Benefits Of Digital Payments

o Security. Digital payments have greater security. Card numbers are tied to individual purchases rather than the card itself, and each transaction is limited to the preapproved amount.

o Control. Instead of giving employees traditional physical cards, digital technology allows you to limit payment methods to specific, preapproved transactions.

o Visibility. By issuing separate card numbers for each purchase, finance teams have clearer audit trails and cleaner data. They can monitor purchase requests and track expenses in real time instead of waiting until the end of the month.

o Less manual work. Even finance teams that have adopted some software are often stuck manually faxing purchase orders, going through paper receipts or mailing checks — not to mention manually reconciling all of these paper activities into accounting systems. Digital payments technology reduces manual work by unifying the entire process into a single automated workflow and seamlessly passing the data through to the general ledger.

o Ease of use. With digital payments technology, employees can pay for purchases on the go using their mobile wallet, with the option to use a virtual or physical card if necessary.

How To Implement Digital Payments

Before you put digital technology into action, calculate the project’s ROI, such as how much time will be saved on manual processes or if the company will get any rebates. Articulating the clear benefit of digital payments will make it easier to get leadership on board.

Start by reviewing how your payments are made today, and look for opportunities to move them to digital payments. Although checks might be the default, most vendors will accept card payments if you ask.

The best way to avoid a bumpy rollout is to make sure any new digital payments system is easy for employees to use. When a new system requires training and utilization to yield benefits, the gains only happen if employees use it.

Approach All Purchasing With A Digital Mindset

On the surface, digital payments are just payments that happen digitally. But it’s about so much more than virtual credit cards and digital wallets.

Taking a digital approach doesn’t mean simply digitizing an existing process. It means providing an end-to-end connected experience that integrates the payment with the coding and receipt capture, whether employees make purchases online or in-person.

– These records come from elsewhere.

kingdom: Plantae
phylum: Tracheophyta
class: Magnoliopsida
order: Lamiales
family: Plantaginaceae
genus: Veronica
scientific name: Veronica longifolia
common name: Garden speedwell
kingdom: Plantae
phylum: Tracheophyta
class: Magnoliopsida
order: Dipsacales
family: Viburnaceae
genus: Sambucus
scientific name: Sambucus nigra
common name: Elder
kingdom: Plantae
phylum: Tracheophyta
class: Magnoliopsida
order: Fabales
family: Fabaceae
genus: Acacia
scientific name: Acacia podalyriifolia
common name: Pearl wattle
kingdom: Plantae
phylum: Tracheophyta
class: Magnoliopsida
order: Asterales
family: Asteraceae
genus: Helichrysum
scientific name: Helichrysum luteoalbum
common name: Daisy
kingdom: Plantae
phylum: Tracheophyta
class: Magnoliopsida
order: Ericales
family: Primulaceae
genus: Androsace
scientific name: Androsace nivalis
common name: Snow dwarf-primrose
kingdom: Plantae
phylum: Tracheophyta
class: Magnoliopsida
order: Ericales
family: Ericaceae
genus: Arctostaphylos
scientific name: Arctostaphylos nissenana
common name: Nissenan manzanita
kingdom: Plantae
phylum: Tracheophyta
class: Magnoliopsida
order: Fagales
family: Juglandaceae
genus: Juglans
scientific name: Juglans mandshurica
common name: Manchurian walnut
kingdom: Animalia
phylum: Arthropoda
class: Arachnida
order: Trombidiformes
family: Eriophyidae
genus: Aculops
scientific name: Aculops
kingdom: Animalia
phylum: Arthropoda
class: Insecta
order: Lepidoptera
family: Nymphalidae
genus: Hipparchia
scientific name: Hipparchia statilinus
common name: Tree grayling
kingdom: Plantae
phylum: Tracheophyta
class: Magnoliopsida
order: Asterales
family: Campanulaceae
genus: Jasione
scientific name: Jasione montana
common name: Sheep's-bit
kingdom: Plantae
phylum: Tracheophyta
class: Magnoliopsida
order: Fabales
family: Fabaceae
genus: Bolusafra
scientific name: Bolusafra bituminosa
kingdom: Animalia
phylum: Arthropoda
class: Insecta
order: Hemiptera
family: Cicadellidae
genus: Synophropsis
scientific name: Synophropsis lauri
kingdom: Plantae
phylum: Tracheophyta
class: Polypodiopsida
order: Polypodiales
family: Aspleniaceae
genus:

There is a strong potential to return to the office and even business travel in the upcoming months, and physical payments will once again become a necessity. But this doesn’t mean you should go back to spending money the way you did before. We’ve learned that the traditionally disparate steps in the purchasing process no longer make sense in today’s increasingly connected world.

Instead, take a holistic approach that provides a connected digital experience across all purchases. This will enable all employees to make purchases quickly and without friction, in compliance with the needs of modern finance teams.